The energy industry thinks it has an answer to public demands for a moratorium on hydraulic-fracture gas drilling. "If an airplane crashes," they tell us, "we don't ground every airplane, do we?" It's a pithy analogy, easy to repeat, and seems like common sense. It's become an essential line in the gas industry's argument against regulation.
The problem with this analogy is that the industry's got it wrong.

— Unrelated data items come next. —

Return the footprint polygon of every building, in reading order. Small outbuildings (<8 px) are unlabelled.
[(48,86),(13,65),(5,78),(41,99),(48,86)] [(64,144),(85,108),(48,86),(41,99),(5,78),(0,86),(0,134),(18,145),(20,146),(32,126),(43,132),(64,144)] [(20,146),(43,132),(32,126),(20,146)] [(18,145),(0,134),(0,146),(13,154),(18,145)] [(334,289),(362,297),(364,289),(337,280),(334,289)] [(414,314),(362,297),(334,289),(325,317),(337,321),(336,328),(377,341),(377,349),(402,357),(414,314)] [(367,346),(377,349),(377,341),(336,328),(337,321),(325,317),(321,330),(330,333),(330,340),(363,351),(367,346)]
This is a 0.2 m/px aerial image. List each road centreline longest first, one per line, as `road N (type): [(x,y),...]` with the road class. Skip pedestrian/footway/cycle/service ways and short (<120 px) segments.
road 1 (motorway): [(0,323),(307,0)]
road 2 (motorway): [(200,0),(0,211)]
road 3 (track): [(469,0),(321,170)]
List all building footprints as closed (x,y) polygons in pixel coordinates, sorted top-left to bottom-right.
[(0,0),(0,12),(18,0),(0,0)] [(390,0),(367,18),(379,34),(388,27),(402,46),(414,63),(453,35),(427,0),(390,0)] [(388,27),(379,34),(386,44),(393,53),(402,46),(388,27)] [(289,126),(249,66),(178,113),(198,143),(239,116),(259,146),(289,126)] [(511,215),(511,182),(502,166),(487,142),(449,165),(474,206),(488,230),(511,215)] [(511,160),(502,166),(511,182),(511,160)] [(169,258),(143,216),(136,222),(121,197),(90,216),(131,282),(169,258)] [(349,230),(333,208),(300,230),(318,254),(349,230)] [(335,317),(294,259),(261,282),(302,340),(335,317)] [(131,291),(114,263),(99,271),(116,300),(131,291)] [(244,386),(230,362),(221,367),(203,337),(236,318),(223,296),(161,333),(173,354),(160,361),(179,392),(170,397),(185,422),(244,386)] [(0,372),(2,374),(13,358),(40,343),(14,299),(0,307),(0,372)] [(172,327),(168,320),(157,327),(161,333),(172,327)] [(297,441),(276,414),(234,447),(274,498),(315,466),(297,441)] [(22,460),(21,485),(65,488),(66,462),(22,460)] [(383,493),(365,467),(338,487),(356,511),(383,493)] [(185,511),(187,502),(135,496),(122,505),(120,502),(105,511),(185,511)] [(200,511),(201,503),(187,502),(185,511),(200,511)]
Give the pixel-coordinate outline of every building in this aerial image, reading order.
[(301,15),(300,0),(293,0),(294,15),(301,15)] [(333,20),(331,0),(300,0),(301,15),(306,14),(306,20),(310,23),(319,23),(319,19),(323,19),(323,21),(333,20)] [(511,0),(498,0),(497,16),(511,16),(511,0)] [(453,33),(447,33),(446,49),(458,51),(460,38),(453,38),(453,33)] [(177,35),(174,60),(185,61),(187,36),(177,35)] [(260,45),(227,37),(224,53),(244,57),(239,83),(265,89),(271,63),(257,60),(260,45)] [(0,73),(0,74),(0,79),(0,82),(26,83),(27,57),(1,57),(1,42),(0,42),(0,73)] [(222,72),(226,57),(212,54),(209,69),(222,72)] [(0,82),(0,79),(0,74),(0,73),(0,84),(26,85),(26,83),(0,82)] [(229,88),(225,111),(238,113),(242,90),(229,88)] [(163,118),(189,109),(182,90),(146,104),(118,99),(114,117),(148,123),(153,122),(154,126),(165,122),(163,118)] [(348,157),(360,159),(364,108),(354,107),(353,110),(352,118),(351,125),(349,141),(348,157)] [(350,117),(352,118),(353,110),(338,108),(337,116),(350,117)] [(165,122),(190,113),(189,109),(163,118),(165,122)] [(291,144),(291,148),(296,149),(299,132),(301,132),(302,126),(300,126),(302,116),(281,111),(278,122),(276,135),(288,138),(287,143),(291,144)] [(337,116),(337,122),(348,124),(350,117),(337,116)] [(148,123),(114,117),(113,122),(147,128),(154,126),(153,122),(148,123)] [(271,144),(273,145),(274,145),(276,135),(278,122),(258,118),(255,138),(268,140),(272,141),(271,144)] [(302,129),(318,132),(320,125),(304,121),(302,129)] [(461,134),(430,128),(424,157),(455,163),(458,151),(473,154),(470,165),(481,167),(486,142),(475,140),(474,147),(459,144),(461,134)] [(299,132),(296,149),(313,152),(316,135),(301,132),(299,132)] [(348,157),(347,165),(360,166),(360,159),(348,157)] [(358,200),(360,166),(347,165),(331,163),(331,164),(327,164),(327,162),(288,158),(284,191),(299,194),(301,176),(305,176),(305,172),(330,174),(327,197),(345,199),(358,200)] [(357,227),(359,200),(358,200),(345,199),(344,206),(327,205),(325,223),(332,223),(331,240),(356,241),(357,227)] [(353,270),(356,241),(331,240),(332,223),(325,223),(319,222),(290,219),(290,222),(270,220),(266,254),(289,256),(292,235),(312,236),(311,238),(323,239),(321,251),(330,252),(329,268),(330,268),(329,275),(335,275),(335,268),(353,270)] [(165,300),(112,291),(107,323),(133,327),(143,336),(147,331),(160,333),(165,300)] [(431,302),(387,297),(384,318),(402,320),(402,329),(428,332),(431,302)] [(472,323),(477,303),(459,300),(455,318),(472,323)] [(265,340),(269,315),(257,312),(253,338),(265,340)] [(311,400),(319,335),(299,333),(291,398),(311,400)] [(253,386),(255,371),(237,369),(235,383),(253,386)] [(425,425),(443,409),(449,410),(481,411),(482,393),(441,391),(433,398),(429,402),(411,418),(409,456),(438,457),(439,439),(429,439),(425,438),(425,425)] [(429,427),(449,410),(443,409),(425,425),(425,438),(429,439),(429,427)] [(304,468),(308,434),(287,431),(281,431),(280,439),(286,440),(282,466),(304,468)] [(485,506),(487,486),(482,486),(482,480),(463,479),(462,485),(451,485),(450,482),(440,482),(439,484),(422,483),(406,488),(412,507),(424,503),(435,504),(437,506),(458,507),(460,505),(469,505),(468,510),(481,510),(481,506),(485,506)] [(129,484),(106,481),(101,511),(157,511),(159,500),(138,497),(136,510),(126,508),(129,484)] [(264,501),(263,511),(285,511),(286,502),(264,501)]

The reason we don't ground every airplane after a crash is because the airline industry is well-regulated. For the airline industry to survive, it needs travelers to have confidence that the plane they board won't go down in flames. So the airlines have elaborate safety requirements, mountains of paperwork and a black box on every plane that records vital instrument data. If a plane crashes, an army of inspectors descends on the site, reassembles the aircraft and determines exactly what went wrong. Once a cause is established, changes to other aircraft are made. If a type of aircraft has to be grounded, it will be grounded. That's why you don't see the Concord flying anymore. The reason we get on planes at all is that we have confidence in the regulatory system that keeps them safe. Otherwise, we wouldn't fly. We'd drive, take a train or stay at home.
The government "grounds" all sorts of industry. When cadmium was found in children's bracelets, those bracelets were recalled. When a crib collapses and strangles a baby, that kind of crib goes off the market. Because of a stuck accelerator, Toyota recalled 2.3 million cars. If we can put the brakes on cars, cribs and bracelets, we can do the same with gas drilling.